● **Record set**:
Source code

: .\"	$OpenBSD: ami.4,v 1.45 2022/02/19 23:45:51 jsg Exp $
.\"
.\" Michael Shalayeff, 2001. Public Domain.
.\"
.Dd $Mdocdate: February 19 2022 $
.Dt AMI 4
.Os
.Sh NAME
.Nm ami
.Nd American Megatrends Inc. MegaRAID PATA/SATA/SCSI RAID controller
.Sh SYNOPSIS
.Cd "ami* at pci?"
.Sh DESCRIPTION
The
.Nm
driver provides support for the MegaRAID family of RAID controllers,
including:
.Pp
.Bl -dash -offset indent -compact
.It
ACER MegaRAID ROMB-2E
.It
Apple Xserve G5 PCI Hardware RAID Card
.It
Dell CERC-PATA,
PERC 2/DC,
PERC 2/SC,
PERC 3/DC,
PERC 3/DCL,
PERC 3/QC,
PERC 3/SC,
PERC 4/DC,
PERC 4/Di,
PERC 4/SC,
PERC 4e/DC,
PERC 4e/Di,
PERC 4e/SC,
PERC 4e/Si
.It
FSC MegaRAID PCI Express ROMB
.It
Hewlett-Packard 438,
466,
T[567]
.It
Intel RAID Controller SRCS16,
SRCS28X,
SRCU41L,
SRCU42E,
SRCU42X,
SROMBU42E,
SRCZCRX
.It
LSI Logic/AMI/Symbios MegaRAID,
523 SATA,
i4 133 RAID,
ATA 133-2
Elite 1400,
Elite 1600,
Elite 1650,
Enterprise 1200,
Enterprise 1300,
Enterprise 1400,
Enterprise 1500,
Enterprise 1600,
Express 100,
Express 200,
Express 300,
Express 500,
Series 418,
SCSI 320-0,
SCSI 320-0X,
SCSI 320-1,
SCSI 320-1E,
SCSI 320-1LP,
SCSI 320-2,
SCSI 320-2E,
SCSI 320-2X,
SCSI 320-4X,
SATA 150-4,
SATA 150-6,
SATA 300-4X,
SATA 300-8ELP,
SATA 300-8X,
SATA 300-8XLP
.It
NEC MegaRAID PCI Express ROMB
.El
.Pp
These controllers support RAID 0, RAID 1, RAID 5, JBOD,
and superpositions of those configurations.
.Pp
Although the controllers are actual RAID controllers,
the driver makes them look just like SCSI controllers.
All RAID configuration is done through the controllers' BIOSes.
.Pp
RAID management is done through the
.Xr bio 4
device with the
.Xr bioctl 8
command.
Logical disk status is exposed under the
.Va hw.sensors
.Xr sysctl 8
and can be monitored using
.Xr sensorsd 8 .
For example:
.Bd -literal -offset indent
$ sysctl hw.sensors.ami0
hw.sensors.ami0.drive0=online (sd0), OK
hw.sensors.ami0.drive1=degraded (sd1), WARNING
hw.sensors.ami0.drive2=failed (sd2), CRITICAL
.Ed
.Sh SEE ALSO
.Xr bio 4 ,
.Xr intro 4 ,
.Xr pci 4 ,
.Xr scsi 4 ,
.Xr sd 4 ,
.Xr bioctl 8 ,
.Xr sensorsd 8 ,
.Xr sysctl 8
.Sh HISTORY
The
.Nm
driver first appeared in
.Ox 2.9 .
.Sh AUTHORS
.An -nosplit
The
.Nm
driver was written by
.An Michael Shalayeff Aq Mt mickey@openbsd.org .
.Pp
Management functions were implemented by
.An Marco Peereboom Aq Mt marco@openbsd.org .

---

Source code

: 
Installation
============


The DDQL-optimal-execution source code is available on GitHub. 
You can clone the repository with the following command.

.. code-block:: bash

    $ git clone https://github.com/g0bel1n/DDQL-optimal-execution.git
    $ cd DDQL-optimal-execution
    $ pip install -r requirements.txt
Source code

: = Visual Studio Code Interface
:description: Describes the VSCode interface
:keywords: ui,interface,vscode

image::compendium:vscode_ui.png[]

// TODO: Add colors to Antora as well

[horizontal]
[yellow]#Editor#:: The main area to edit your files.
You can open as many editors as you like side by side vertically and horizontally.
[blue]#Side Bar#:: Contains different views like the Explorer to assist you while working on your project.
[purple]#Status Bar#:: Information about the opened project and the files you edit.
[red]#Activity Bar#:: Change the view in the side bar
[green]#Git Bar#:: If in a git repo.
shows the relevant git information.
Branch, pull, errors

--

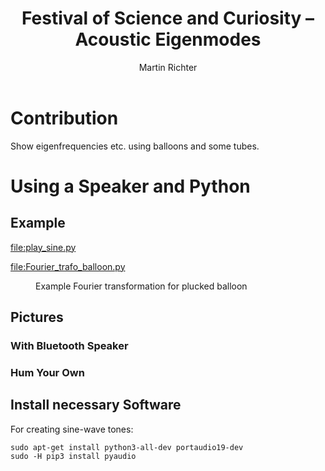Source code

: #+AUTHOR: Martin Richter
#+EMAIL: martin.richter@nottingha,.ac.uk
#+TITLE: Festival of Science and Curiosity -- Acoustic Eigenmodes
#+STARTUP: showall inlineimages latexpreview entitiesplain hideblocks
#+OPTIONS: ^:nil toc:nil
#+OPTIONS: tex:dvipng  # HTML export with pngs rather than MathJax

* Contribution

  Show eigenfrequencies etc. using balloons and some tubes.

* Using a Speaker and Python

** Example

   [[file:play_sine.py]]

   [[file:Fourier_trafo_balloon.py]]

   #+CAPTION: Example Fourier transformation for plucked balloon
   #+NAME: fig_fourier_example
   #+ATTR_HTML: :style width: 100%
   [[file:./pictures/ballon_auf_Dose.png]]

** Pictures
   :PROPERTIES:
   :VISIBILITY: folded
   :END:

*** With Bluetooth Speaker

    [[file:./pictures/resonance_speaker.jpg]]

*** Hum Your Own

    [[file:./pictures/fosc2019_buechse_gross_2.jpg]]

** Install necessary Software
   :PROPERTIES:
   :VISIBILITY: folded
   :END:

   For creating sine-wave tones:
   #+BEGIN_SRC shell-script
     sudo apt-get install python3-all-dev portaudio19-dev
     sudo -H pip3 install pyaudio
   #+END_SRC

● **Exercise objective**: Every line above that includes the string "optimal" needs to be copied.

● **Task output**:
The DDQL-optimal-execution source code is available on GitHub. 
    $ git clone https://github.com/g0bel1n/DDQL-optimal-execution.git
    $ cd DDQL-optimal-execution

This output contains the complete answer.